-- WHAT YOU NEED TO DO --
In the records below, some lines hold the word "source". Copy each of those lines.

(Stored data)
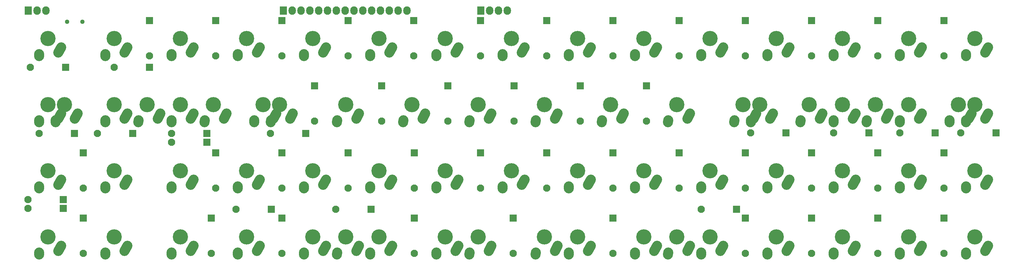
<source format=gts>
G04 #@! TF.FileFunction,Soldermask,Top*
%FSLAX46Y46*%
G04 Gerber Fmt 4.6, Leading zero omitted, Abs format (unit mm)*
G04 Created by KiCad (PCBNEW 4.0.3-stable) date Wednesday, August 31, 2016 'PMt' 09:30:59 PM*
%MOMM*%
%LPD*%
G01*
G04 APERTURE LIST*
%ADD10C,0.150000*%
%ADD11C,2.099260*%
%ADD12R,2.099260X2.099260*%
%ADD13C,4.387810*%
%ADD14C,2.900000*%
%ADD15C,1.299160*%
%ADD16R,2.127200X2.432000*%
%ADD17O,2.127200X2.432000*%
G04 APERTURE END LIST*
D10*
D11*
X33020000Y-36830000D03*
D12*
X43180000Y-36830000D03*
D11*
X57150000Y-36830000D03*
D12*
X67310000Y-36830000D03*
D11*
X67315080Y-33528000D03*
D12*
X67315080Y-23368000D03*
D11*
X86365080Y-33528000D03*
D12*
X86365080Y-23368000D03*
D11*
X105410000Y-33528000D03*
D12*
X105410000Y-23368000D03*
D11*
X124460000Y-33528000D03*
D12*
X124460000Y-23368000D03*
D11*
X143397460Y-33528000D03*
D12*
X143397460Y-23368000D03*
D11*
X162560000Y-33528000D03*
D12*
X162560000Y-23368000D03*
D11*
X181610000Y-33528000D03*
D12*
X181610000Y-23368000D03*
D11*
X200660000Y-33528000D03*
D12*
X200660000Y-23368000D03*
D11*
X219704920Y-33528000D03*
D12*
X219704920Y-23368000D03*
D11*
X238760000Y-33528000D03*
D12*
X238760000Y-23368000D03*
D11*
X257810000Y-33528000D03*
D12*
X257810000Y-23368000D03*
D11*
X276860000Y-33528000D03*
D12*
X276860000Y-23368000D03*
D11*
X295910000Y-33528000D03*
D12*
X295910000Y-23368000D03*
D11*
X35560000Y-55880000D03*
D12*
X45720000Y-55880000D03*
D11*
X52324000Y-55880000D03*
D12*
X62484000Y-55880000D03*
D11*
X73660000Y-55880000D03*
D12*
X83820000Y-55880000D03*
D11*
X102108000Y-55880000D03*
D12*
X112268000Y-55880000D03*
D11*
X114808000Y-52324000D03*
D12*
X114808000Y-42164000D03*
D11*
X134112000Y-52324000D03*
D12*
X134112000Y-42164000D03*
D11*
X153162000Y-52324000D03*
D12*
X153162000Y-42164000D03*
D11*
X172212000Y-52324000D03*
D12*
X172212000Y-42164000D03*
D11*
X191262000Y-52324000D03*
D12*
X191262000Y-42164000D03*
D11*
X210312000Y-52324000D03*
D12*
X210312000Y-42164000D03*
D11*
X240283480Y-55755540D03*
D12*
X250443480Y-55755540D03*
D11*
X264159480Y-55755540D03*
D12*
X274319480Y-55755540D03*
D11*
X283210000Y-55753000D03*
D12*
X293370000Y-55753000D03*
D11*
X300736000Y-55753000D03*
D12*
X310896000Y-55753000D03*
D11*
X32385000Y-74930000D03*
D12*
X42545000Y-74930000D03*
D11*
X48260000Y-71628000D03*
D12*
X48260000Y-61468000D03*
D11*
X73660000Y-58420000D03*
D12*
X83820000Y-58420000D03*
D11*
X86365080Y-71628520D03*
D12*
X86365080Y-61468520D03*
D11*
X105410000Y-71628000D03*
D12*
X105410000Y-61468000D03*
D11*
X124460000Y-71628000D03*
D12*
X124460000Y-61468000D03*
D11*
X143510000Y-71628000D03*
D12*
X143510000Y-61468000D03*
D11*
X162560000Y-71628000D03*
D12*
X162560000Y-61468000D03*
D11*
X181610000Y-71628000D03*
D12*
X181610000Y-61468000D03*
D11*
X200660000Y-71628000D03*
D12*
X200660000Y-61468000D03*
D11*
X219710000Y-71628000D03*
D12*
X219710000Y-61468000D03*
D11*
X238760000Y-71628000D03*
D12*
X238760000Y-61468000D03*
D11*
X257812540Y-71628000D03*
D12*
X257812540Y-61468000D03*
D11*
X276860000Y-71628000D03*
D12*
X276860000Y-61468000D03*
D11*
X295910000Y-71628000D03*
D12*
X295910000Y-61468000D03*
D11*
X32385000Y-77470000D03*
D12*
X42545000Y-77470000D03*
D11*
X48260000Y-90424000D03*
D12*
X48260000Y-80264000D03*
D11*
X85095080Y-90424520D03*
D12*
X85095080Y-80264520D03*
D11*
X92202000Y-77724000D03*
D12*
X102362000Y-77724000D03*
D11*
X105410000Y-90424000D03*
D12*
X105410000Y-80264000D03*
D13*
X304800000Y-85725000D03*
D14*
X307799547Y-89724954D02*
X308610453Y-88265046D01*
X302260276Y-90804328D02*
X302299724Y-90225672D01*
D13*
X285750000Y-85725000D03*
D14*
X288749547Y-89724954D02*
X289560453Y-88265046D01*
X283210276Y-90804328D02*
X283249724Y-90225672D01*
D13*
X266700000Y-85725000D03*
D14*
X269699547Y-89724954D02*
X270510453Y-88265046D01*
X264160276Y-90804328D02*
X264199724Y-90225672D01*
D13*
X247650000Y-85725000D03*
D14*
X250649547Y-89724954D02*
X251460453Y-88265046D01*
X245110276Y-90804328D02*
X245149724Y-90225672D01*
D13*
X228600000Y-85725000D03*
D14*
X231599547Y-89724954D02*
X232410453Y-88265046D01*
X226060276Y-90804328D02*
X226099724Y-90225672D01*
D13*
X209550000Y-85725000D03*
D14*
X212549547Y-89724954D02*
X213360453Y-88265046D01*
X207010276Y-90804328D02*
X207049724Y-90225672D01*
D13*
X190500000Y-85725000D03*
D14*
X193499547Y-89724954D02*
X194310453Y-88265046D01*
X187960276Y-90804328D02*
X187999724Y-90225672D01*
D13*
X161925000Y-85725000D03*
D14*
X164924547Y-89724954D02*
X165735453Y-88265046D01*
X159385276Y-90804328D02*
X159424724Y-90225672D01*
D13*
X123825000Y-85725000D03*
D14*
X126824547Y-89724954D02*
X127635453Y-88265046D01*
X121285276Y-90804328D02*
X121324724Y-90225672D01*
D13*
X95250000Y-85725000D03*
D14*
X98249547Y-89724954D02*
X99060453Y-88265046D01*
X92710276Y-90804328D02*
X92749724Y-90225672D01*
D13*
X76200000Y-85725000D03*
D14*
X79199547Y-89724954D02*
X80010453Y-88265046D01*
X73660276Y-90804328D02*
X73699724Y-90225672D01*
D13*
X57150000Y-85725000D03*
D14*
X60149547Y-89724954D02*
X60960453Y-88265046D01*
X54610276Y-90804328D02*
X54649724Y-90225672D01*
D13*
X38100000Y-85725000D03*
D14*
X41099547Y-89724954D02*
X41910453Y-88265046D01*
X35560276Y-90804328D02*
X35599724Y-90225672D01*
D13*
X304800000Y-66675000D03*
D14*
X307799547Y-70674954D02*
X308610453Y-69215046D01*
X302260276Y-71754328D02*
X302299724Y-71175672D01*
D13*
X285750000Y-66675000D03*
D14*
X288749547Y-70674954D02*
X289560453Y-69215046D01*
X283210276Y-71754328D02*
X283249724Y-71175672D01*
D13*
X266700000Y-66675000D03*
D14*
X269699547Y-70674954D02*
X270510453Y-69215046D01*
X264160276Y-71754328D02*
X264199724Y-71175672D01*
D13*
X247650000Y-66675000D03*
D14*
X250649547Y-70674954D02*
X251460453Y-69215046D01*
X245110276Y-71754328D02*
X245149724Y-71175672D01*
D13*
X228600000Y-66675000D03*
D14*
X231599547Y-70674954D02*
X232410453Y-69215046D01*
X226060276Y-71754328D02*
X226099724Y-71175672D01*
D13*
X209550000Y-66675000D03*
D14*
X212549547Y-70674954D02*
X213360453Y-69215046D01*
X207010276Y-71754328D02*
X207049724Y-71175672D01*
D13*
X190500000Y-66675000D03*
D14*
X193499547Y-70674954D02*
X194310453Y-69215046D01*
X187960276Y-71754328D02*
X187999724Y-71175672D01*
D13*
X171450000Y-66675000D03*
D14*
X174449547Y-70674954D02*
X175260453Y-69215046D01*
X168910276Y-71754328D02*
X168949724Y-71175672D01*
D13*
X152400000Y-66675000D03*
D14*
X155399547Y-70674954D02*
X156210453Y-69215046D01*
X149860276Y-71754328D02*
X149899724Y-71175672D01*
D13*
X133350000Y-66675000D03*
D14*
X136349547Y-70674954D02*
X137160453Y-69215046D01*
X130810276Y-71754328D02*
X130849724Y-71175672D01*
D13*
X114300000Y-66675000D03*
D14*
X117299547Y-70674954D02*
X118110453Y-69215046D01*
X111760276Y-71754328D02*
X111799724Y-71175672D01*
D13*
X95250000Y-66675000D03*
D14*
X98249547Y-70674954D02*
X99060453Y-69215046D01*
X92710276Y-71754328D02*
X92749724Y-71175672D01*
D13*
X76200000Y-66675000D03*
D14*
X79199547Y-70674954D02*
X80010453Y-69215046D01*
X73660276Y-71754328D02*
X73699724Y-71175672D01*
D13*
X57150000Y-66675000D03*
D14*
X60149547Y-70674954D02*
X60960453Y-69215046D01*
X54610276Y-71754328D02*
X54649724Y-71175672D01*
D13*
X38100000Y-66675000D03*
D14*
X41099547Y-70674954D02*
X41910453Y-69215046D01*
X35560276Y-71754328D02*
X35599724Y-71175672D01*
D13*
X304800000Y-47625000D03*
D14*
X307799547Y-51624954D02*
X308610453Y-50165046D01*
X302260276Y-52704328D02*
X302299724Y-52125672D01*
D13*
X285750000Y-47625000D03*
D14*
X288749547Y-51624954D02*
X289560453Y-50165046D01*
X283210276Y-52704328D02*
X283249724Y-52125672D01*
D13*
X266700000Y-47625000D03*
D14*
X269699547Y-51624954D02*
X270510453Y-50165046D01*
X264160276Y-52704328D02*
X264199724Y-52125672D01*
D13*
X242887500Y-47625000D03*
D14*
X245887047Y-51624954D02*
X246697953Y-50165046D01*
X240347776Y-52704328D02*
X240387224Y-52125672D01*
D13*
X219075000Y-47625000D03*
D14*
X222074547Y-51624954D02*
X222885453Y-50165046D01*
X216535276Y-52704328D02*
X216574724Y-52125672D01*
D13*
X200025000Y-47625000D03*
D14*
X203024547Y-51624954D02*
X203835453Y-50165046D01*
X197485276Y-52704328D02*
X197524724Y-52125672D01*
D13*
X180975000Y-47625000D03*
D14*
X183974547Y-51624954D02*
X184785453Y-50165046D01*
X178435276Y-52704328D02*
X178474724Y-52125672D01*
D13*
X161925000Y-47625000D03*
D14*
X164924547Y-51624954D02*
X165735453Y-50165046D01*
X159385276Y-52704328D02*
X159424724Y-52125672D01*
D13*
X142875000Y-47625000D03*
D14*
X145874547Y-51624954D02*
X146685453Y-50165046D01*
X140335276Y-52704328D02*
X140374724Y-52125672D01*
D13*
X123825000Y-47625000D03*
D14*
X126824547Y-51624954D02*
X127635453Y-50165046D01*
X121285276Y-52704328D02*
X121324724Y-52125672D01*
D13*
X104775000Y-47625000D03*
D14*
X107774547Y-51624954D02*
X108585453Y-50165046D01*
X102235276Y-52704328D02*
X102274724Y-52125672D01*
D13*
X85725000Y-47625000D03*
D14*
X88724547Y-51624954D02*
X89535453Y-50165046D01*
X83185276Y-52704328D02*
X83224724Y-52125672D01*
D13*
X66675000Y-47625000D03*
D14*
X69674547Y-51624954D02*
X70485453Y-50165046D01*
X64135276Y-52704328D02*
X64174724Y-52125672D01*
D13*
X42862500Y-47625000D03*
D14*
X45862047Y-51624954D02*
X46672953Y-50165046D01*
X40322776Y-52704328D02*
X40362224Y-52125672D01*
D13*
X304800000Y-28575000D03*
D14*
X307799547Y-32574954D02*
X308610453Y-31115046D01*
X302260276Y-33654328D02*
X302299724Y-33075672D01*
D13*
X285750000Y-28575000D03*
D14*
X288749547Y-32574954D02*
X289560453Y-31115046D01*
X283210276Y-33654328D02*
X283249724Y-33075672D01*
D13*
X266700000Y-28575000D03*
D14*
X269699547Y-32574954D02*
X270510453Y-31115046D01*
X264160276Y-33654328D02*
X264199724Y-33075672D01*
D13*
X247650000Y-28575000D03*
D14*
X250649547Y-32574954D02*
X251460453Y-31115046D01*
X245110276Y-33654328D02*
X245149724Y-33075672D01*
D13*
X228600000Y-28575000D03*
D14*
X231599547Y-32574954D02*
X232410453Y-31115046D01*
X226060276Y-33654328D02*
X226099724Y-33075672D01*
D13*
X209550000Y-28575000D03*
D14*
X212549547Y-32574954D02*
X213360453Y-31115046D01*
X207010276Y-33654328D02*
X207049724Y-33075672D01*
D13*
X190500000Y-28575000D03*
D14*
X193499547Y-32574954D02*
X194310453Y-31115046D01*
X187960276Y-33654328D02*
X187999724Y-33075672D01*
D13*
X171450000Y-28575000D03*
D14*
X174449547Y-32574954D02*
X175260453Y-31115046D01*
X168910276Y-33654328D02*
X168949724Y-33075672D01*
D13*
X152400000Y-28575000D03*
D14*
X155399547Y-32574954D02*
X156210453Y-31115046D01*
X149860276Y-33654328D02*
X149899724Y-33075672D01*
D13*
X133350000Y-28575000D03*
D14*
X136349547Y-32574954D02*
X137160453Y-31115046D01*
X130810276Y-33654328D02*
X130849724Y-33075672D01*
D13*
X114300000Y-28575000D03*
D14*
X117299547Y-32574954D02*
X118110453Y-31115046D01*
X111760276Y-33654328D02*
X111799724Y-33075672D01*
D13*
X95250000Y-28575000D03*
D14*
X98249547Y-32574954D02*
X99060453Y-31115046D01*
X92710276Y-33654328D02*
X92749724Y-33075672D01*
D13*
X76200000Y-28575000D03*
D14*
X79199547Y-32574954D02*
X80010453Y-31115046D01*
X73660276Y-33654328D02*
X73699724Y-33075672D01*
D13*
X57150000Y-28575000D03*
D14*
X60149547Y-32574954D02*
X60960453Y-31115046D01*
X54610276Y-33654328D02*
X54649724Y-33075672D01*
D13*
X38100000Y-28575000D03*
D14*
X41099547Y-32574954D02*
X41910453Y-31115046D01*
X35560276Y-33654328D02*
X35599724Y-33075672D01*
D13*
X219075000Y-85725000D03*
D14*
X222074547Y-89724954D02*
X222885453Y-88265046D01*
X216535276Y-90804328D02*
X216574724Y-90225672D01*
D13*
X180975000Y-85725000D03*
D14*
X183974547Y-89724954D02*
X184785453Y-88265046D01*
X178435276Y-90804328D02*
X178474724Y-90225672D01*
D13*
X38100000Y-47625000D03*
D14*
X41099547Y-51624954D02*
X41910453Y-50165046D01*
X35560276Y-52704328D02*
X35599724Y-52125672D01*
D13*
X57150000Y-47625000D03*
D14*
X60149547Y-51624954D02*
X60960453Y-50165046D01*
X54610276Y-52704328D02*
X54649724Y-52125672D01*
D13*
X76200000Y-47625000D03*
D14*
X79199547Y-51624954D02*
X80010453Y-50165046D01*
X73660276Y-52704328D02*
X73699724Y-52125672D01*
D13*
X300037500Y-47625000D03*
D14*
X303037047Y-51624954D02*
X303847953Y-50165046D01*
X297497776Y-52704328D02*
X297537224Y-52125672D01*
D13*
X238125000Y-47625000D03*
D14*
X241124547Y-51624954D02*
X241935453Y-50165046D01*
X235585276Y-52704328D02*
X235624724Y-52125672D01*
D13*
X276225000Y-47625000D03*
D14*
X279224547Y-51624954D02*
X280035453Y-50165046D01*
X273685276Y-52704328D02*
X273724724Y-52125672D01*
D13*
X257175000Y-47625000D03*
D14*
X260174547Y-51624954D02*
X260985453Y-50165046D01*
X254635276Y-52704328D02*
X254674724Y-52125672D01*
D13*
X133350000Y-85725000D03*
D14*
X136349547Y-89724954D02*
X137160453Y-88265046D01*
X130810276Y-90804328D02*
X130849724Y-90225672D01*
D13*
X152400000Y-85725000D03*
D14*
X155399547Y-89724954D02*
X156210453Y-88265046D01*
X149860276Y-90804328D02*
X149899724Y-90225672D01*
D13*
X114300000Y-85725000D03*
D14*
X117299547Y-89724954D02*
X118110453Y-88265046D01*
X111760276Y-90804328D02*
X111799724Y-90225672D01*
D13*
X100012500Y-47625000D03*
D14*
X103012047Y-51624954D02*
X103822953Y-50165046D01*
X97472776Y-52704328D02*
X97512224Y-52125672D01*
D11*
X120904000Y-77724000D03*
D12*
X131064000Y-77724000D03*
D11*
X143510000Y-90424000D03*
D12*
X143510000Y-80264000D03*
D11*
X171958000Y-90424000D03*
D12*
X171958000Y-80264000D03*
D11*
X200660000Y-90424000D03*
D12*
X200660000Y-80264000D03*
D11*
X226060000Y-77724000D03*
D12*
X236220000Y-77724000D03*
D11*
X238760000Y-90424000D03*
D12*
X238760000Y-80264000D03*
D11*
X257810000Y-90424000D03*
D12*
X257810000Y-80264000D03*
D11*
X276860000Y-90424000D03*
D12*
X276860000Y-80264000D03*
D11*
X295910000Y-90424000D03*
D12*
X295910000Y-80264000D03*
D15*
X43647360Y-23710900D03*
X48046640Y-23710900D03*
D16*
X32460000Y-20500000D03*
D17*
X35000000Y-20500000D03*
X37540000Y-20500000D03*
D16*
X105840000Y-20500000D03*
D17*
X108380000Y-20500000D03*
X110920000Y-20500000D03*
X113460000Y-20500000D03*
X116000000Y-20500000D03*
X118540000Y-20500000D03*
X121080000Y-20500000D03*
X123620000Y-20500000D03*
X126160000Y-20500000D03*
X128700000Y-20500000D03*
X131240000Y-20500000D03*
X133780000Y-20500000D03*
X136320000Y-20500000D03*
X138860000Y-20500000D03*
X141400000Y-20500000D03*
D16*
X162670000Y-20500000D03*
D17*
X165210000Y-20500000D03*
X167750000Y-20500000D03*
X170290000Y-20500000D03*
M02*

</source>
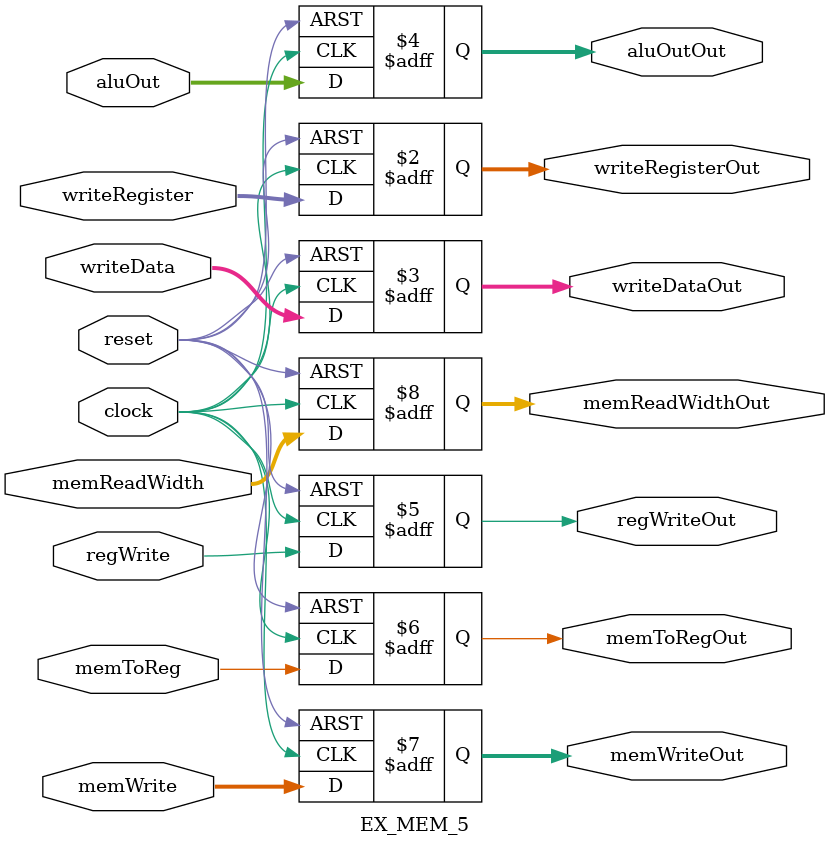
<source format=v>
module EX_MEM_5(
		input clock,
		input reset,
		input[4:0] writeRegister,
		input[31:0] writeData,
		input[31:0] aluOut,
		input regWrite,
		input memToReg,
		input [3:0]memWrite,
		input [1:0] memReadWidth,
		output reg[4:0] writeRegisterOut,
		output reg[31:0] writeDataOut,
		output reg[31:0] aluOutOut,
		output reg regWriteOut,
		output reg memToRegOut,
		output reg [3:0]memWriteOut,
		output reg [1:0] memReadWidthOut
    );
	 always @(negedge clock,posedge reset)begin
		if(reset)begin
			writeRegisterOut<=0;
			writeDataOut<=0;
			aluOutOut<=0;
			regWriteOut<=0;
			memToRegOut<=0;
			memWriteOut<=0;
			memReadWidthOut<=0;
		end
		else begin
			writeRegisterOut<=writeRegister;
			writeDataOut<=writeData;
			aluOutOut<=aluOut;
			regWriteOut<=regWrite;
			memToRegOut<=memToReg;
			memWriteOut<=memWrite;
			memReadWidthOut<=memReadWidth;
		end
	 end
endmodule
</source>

-- TASK RESPONSE --
<source format=gts>
</source>
<source format=v>
</source>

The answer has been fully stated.